## WORK TO COMPLETE
In the records, find each line where "APERTURE" occurs, and copy it.

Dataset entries
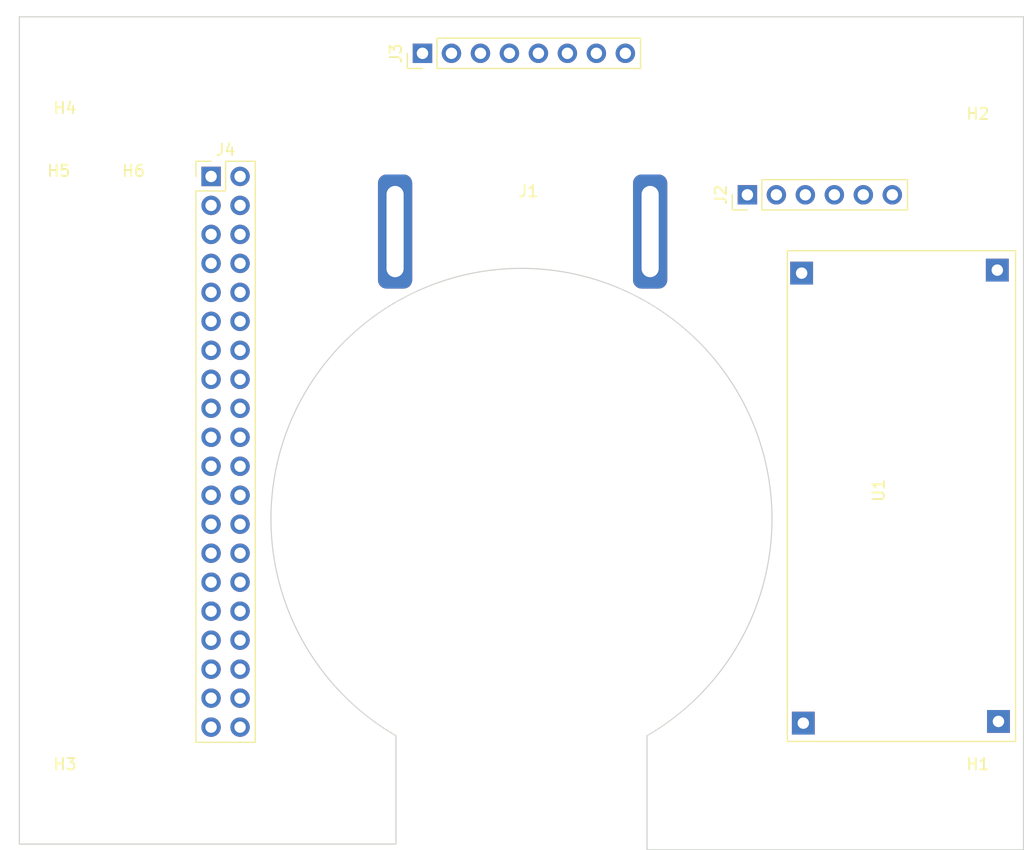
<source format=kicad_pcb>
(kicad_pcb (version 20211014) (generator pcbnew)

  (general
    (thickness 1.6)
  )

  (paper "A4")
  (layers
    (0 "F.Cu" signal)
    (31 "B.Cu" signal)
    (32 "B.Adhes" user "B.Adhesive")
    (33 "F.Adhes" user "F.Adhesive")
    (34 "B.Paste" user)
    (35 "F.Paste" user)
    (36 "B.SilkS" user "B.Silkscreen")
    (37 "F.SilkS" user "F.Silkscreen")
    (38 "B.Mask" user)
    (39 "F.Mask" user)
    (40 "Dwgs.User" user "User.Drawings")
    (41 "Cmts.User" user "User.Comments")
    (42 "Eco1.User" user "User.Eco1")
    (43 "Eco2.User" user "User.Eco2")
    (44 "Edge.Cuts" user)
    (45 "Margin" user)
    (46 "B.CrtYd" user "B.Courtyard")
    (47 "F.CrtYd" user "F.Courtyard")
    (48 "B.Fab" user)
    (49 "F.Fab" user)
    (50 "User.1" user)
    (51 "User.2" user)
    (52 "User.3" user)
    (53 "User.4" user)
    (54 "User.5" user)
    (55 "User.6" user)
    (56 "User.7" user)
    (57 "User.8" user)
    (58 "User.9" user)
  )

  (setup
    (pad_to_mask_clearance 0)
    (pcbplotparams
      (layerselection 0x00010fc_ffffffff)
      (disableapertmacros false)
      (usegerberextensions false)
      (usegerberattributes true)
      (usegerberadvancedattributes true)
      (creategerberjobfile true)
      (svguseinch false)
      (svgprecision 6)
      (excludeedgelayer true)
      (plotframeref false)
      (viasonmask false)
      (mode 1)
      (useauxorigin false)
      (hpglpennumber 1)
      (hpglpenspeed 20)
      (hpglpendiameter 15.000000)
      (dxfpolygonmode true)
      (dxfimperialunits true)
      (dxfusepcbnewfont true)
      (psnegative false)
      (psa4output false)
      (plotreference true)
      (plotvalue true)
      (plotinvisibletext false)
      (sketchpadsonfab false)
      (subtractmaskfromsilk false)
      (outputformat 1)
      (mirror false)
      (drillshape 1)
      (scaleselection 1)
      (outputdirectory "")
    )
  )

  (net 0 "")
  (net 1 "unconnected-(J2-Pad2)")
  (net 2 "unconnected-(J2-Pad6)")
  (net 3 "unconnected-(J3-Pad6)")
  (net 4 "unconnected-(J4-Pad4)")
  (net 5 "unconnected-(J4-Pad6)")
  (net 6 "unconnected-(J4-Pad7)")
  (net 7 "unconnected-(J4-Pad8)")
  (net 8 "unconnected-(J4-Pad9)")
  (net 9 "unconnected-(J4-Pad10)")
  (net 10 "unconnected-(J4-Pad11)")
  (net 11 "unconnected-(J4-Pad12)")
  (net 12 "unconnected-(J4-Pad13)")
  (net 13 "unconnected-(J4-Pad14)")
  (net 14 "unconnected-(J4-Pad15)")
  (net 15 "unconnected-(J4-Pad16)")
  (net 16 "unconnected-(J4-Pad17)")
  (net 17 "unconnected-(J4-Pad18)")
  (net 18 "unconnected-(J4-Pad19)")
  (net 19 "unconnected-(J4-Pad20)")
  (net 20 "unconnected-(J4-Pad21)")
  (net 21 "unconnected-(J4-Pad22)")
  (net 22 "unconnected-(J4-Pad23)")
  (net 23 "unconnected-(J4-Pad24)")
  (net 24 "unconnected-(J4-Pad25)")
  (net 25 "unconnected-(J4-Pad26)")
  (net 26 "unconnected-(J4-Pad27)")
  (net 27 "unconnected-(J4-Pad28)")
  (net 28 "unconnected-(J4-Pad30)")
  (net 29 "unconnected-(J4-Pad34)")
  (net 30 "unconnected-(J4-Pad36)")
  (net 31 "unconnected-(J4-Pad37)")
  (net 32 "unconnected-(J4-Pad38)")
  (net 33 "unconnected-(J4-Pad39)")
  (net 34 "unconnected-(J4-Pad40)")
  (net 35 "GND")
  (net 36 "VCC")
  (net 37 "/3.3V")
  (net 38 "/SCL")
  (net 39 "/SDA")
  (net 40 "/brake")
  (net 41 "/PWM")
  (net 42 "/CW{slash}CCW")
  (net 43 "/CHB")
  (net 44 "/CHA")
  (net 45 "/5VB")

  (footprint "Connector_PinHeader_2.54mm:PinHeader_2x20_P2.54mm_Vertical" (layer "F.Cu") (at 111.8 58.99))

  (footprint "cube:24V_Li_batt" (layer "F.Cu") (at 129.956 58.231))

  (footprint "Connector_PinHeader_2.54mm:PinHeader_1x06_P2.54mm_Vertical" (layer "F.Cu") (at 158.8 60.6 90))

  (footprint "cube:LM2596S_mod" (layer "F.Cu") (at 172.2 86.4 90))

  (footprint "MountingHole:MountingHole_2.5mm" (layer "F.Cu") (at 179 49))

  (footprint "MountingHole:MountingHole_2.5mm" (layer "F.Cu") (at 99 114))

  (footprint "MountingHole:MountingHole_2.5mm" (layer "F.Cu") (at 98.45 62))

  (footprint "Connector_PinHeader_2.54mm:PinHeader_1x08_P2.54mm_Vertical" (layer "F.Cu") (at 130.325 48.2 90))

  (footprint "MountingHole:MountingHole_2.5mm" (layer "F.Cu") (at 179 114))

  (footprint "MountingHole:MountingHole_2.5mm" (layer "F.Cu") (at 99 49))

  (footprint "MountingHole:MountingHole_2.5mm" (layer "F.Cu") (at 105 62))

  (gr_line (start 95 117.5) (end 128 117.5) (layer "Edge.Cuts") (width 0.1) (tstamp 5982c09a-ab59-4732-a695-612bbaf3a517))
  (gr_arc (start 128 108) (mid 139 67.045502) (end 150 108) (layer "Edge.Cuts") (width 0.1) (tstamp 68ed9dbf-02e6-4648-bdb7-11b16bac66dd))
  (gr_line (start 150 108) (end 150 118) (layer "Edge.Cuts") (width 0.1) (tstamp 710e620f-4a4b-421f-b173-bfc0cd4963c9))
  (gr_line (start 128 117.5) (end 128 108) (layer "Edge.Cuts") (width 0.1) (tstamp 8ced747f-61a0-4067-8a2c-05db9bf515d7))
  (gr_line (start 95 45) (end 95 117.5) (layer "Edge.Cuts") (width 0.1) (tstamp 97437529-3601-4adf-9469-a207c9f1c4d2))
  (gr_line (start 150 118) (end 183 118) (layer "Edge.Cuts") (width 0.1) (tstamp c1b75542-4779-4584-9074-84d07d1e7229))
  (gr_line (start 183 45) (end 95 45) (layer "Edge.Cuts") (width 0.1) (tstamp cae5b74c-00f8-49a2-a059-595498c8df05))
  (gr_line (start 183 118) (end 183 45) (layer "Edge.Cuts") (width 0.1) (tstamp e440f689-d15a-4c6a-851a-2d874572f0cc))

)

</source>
==
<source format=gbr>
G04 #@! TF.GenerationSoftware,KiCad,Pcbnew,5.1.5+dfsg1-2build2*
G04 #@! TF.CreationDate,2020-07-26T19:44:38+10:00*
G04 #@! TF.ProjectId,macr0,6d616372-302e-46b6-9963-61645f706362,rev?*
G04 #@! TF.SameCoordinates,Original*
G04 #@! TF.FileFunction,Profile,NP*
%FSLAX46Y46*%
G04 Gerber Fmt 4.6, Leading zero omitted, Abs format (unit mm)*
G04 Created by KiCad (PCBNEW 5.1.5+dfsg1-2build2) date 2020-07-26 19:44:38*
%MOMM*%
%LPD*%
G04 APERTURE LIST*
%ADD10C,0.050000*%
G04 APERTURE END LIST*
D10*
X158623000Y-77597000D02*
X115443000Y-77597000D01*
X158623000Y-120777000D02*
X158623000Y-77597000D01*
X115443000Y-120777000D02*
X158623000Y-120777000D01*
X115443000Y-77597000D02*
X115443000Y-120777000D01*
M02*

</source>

## RESPONSE BELOW
G04 APERTURE LIST*
G04 APERTURE END LIST*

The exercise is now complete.